■ **YOUR ASSIGNMENT**
Nothing is to be output except the lines from the one containing "EmbedLiveSample('Image_link', '100%', '160')" through the end of the material, each reproduced exactly.

■ **RECORDS SUPPLIED**
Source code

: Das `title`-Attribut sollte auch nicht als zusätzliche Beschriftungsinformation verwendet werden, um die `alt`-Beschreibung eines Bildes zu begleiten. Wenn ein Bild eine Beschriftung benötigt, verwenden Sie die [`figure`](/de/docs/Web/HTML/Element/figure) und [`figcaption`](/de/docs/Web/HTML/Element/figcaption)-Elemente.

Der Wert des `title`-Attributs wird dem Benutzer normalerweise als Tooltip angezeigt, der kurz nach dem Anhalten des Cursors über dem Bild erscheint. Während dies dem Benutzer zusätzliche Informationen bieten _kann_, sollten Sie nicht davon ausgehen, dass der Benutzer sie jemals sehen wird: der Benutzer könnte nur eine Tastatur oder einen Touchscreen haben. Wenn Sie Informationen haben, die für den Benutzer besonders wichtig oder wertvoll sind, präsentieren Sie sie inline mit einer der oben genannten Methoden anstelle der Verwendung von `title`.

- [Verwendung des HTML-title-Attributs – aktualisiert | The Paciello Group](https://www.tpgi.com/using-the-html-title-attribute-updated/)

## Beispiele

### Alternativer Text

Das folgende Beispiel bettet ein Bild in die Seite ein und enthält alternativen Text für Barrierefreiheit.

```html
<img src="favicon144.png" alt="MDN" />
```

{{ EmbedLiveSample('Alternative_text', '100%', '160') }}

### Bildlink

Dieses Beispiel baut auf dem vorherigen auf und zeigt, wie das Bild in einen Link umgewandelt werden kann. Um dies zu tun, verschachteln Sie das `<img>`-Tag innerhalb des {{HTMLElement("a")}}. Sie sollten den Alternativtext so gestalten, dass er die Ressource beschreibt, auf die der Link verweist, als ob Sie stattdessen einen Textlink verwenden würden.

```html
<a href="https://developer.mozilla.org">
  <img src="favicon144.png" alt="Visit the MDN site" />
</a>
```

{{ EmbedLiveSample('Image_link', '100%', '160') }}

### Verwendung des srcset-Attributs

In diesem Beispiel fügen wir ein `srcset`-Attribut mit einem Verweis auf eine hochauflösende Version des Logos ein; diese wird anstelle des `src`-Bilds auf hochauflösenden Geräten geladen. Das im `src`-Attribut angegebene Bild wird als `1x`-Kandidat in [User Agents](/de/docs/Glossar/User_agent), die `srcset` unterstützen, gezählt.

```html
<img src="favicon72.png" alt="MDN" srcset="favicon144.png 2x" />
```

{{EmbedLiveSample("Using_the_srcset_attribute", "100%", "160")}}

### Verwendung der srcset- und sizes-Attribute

■ **ANSWER SECTION**
{{ EmbedLiveSample('Image_link', '100%', '160') }}

### Verwendung des srcset-Attributs

In diesem Beispiel fügen wir ein `srcset`-Attribut mit einem Verweis auf eine hochauflösende Version des Logos ein; diese wird anstelle des `src`-Bilds auf hochauflösenden Geräten geladen. Das im `src`-Attribut angegebene Bild wird als `1x`-Kandidat in [User Agents](/de/docs/Glossar/User_agent), die `srcset` unterstützen, gezählt.

```html
<img src="favicon72.png" alt="MDN" srcset="favicon144.png 2x" />
```

{{EmbedLiveSample("Using_the_srcset_attribute", "100%", "160")}}

### Verwendung der srcset- und sizes-Attribute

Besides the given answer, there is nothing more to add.